Requirement 1 =>
According to the text on the MESSENGER impact, what is the final determined time of the spacecraft's impact on Mercury?
Requirement 2 =>
Write what comes next in the text on the MESSENGER impact, continuing from its last sentence.

Study text =>
· · ·
Of Interest: The day before the MESSENGER spacecraft impacted the surface of Mercury, the best prediction for the location and time of the impact was 54.4° N, 210.1° E, on 30 April 2015 at 19.26:02 UTC, as shown in the featured image of that day.
In the last month since impact, MESSENGER engineers have completed the final and most accurate determination of where the MESSENGER spacecraft impacted Mercury’s surface. The determination indicates that the spacecraft impacted into a part of Mercury's surface that has a gradual incline with an approximate slope of 8.5°. The final estimate of the impact location is at 54.4398° N, 210.1205° E, and 2438.790 km from the center of Mercury. The final determination of the impact time is 19:26:01.166 UTC on 30 April 2015.
Traveling at 3.912 kilometers per second (8,750 miles per hour), the MESSENGER spacecraft is estimated to have created a crater 16 meters (52 feet) in diameter at this location. This new best determination of the impact location will help the next Mercury spacecraft to identify MESSENGER's crater, such as the joint ESA-JAXA BepiColombo mission, scheduled for lauch in 2017 and arrival in Mercury orbit in 2024.
· · ·
Listed entries =>
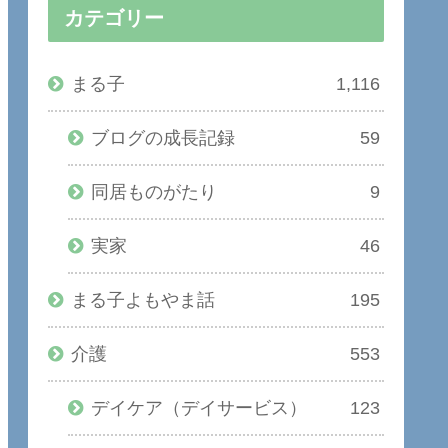
カテゴリー
まる子
1,116
ブログの成長記録
59
同居ものがたり
9
実家
46
まる子よもやま話
195
介護
553
デイケア（デイサービス）
123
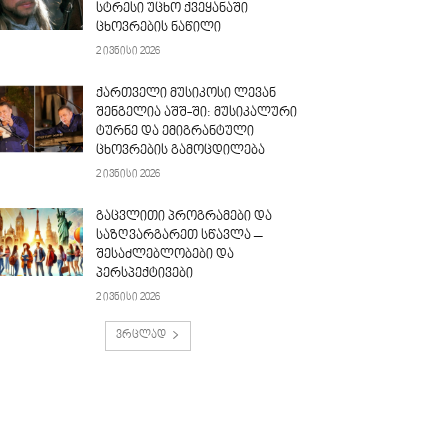
სტრესი უცხო ქვეყანაში
ცხოვრების ნაწილი
2 ივნისი 2026
ქართველი მუსიკოსი ლევან
შენგელია აშშ-ში: მუსიკალური
ტურნე და ემიგრანტული
ცხოვრების გამოცდილება
2 ივნისი 2026
გაცვლითი პროგრამები და
საზღვარგარეთ სწავლა –
შესაძლებლობები და
პერსპექტივები
2 ივნისი 2026
ვრცლად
· · ·
Written answer 1 =>
19:26:01.166 UTC on 30 April 2015.

Written answer 2 =>
The MESSENGER spacecraft was the first ever to orbit the planet Mercury. In the mission's more than four years of orbital operations, MESSENGER acquired over 270,000 images and extensive other data sets. View highlights of the mission in this image highlights collection and details about its final month of orbital operations at this page. MESSENGER's highly successful orbital mission came to an end, as the spacecraft ran out of propellant and the force of solar gravity caused it to impact the surface of Mercury on April 30, 2015.